Oxfam sta sostenendo alcune delle organizzazioni partner che operano ancora nel sud di Gaza, per fornire aiuti alla popolazione, mentre portare aiuti nel nord della Striscia al momento è praticamente impossibile. Gli oltre due milioni di persone ora ammassate nel sud di Gaza affrontano una situazione di insicurezza, caos e incertezza, con acqua, cibo, medicine e carburante insufficienti.
Dal varco di Rafah al confine egiziano gli aiuti passano col contagocce, arrivati giovedì a 102 camion dopo molte trattative diplomatiche, una quantità ancora del tutto insufficiente a coprire i bisogni di una popolazione che necessita di tutto. Le scorte di farina a Gaza sono ormai così scarse che potrebbero esaurirsi entro una settimana.
*Guterres (Onu): “Inorridito dal raid sulle ambulanze a Gaza”
Il Segretario generale delle Nazioni Unite António Guterres si è detto “inorridito” dall’attacco israeliano di venerdì contro un convoglio di ambulanze a Gaza.
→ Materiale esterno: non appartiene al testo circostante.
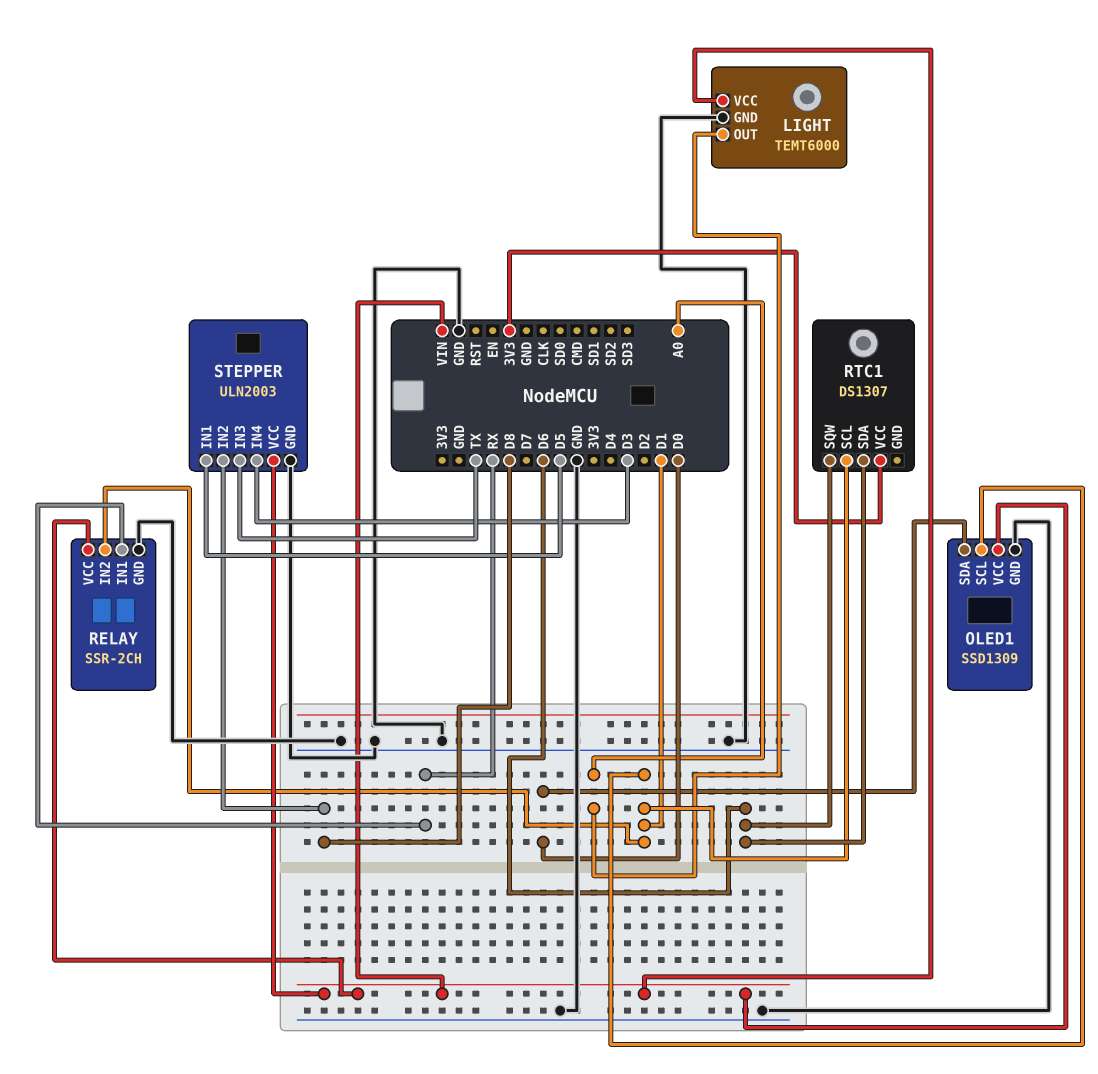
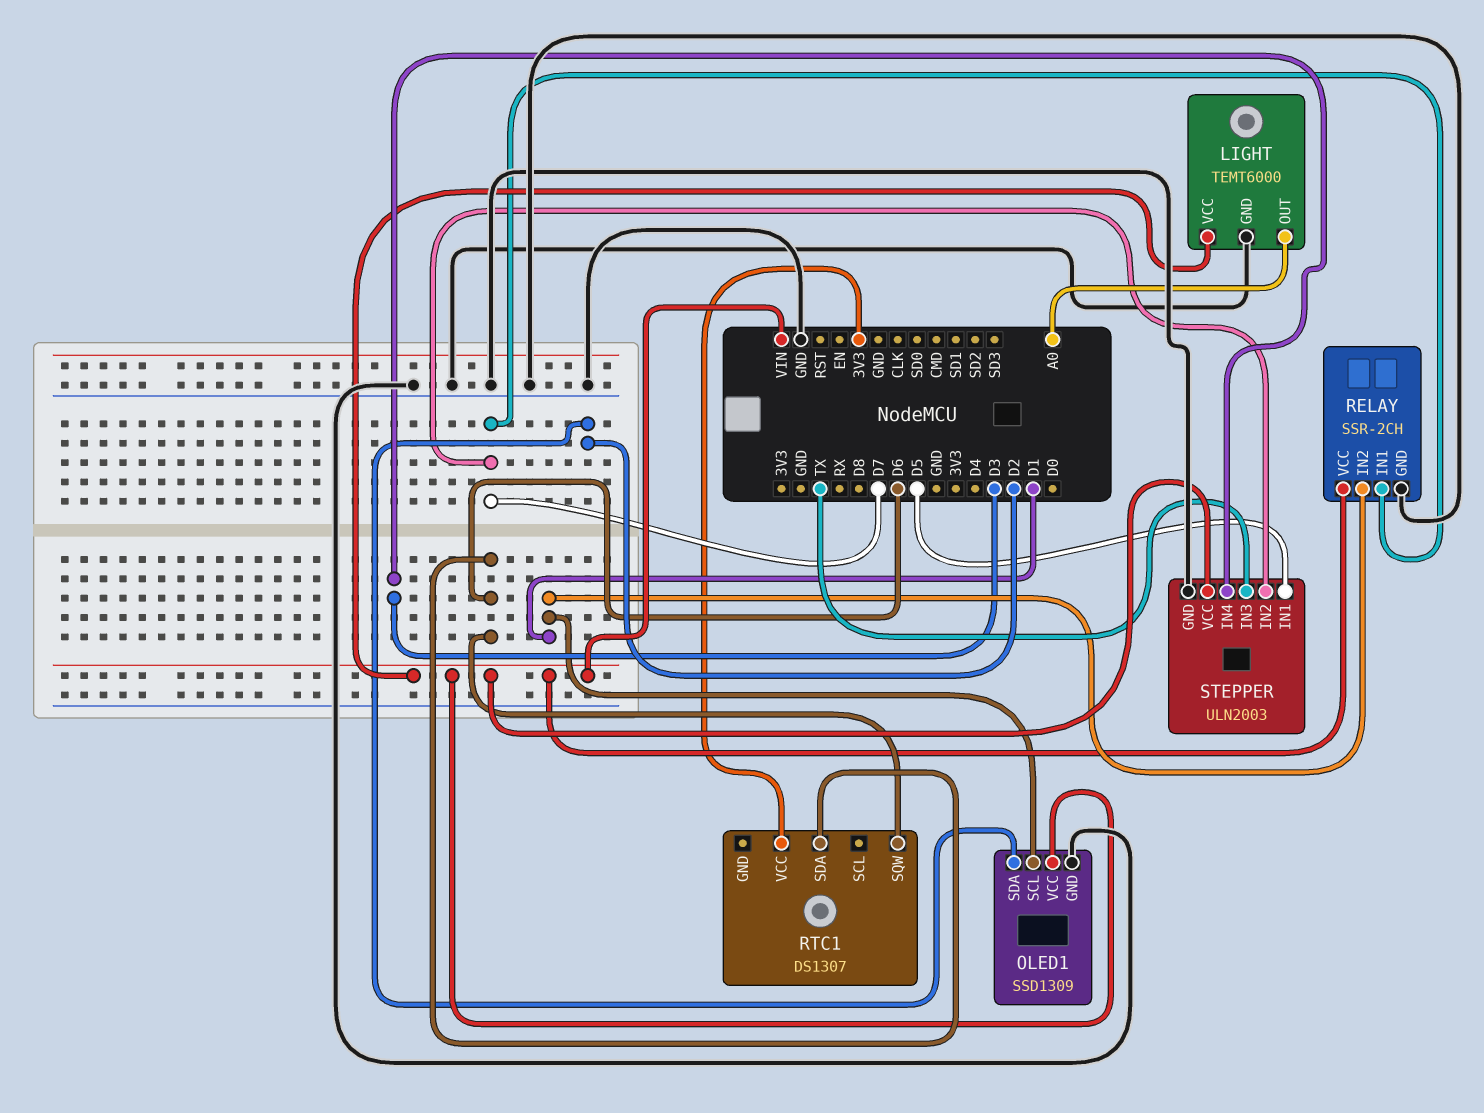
OLED1 pin SDA: D0 -> D2
RELAY pin IN1: RX -> D7
RTC1 pin SCL: D1 -> none
STEPPER pin IN2: D8 -> D7

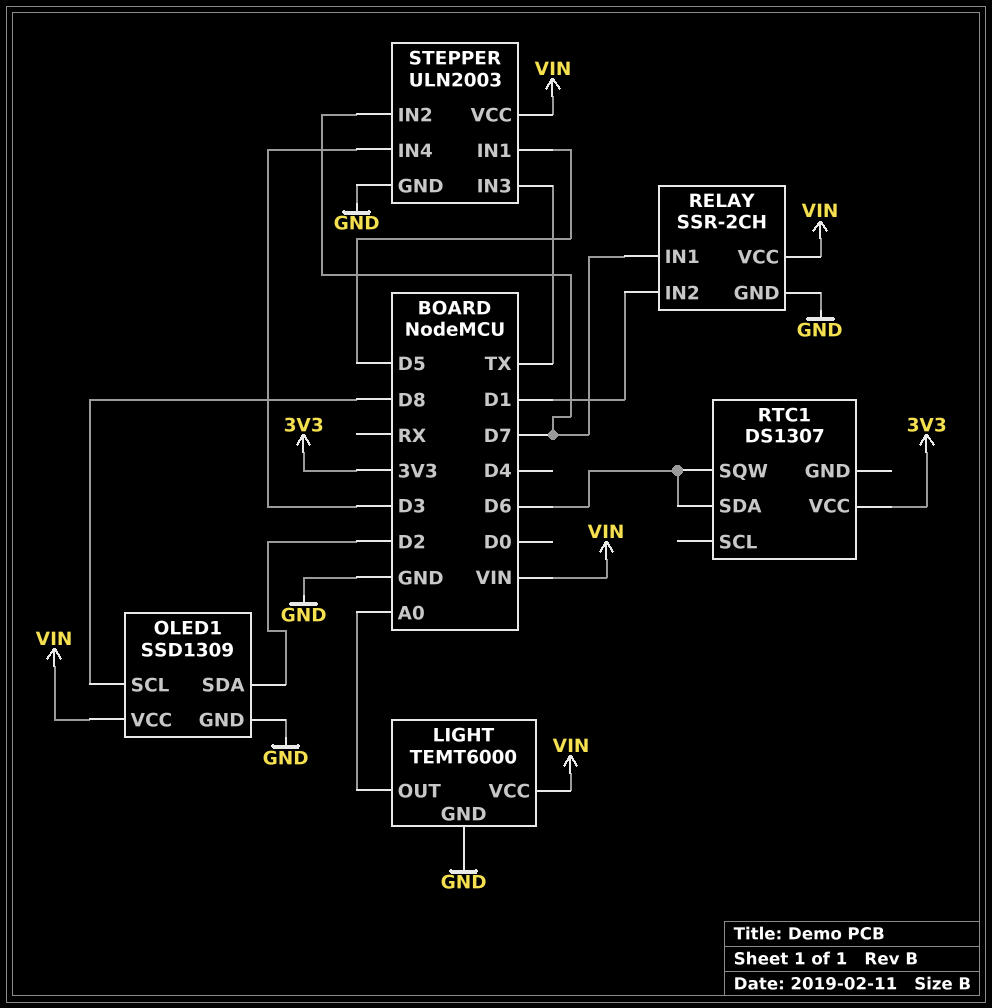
OLED1 pin SCL: D1 -> D8

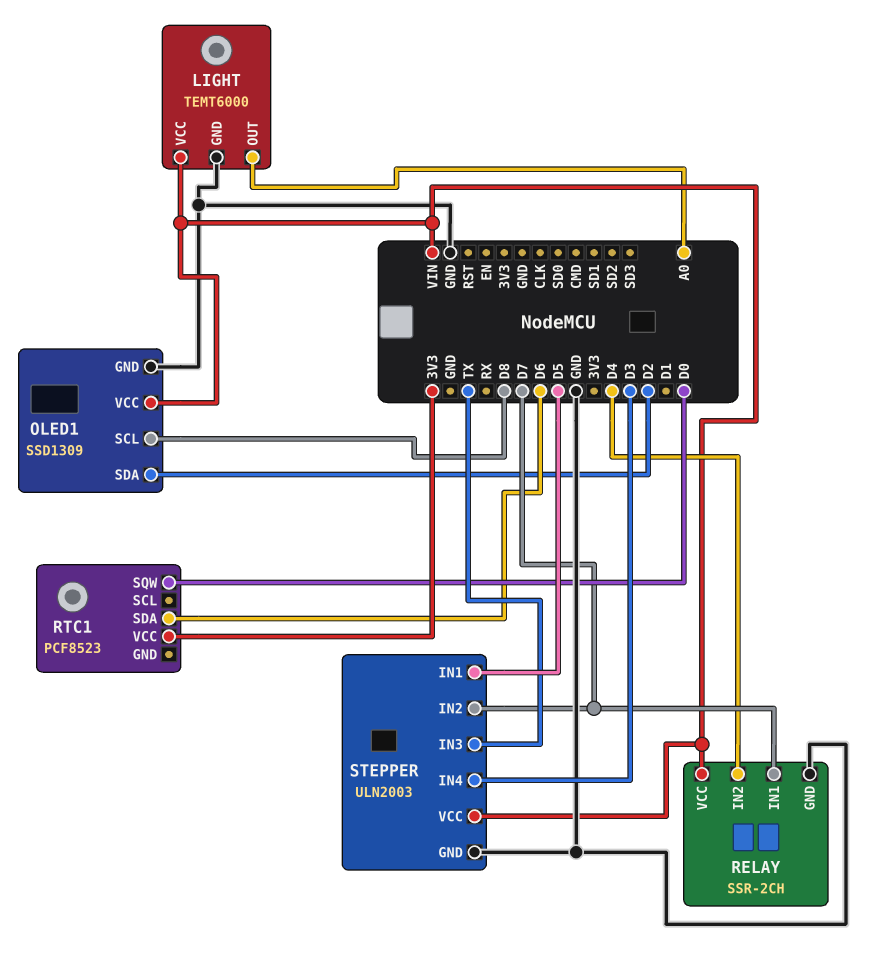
RELAY pin IN2: D1 -> D4
RTC1: DS1307 -> PCF8523
RTC1 pin SQW: D6 -> D0

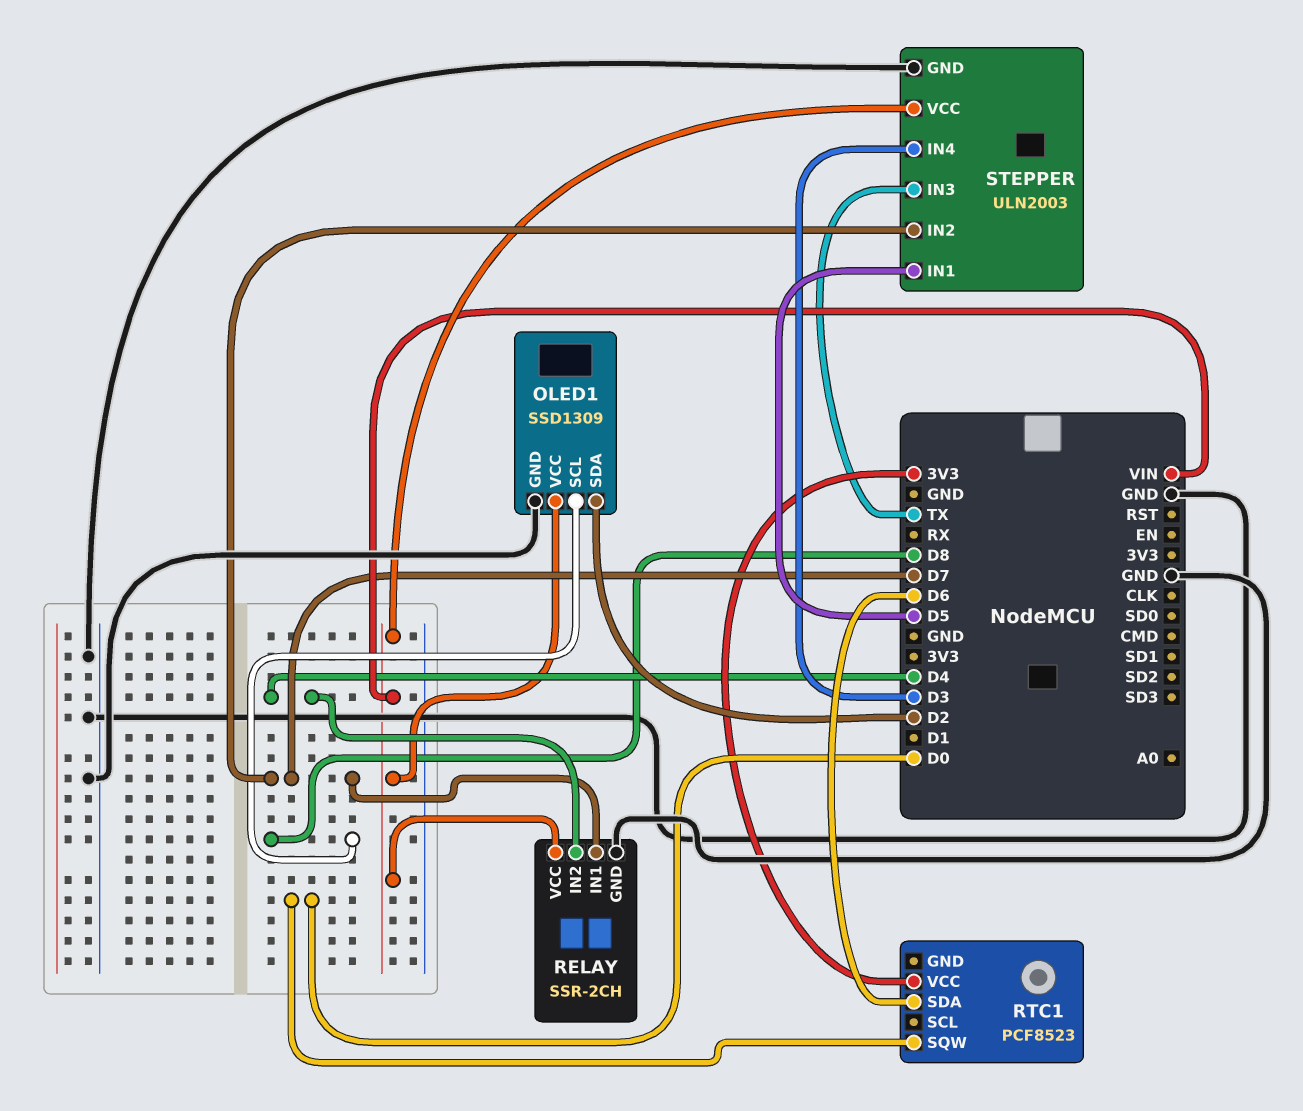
LIGHT: TEMT6000 -> none
LIGHT pin GND: GND -> none
LIGHT pin OUT: A0 -> none
LIGHT pin VCC: VIN -> none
Nel raid, avvenuto nei pressi dell’ospedale di al-Shifa, sono rimaste uccise almeno 15 persone ed altre cinquanta sono state ferite, secondo le autorità sanitarie di Gaza controllate da Hamas.
“Sono inorridito dalle notizie dell’attacco a Gaza sul convoglio di ambulanze fuori dall’ospedale di al-Shifa. Le immagini dei corpi sparsi per strada fuori dall’ospedale sono strazianti”, dichiara il segretario Onu. Ricordando “gli attacchi terroristici, le uccisioni, le mutilazioni, i rapimenti di donne e bambini” da parte di Hamas, Guterres è tornato a chiedere il rilascio degli ostaggi e il cessate il fuoco.
“Da quasi un mese i civili di Gaza, compresi donne e bambini, sono assediati, senza aiuti, uccisi e bombardati nelle loro case. Questo deve finire”, ha detto. Israele ha ammesso la responsabilità dell’attacco, affermando di aver colpito un’ambulanza usata da Hamas per trasportare armi e combattenti: le autorità di Tel Aviv sostengono infatti che all’interno dell’ospedale Hamas abbia nascosto il suo comando centrale.
*Medico Msf su raid israeliano sulle ambulanze: “Vergognoso, corpi insanguinati ovunque”
Un medico di Medici Senza Frontiere (Msf) che opera all’ospedale di Al Shifa a Gaza è stato testimone dell’attacco contro un’ambulanza fuori la struttura sanitaria. “Eravamo dentro al cancello dell’ospedale quando l’ambulanza è stata colpita davanti ai nostri occhi. C’erano corpi insanguinati ovunque – racconta il dottor Mohammed Obeid -. Molti sono morti sul colpo, mentre altri sono stati portati d’urgenza in sala operatoria”.
“L’attacco mortale davanti al cancello dell’ospedale di Al-Shifa è terribile – sostiene Msf –. Si tratta di un attentato letale davanti all’ospedale principale e più frequentato di Gaza, dove il nostro personale lavora ogni giorno per fornire cure mediche salvavita”. “Un ulteriore tragico evento – insiste Msf – in un flusso infinito di violenze inconcepibili. I ripetuti attacchi contro ospedali, ambulanze, aree densamente popolate e campi profughi sono vergognosi. Quante persone devono morire prima che i leader mondiali si sveglino e chiedano un cessate il fuoco?”, conclude la Ong in una nota.
Vogliamo trarre le conclusioni? Nella Striscia di Gaza ogni palestinese è un obiettivo. le donne che stanno per partorire, i neonati, le ambulanze. Vogliamo chiamarlo genocidio? No, non chiamiamolo genocidio. Però è un genocidio.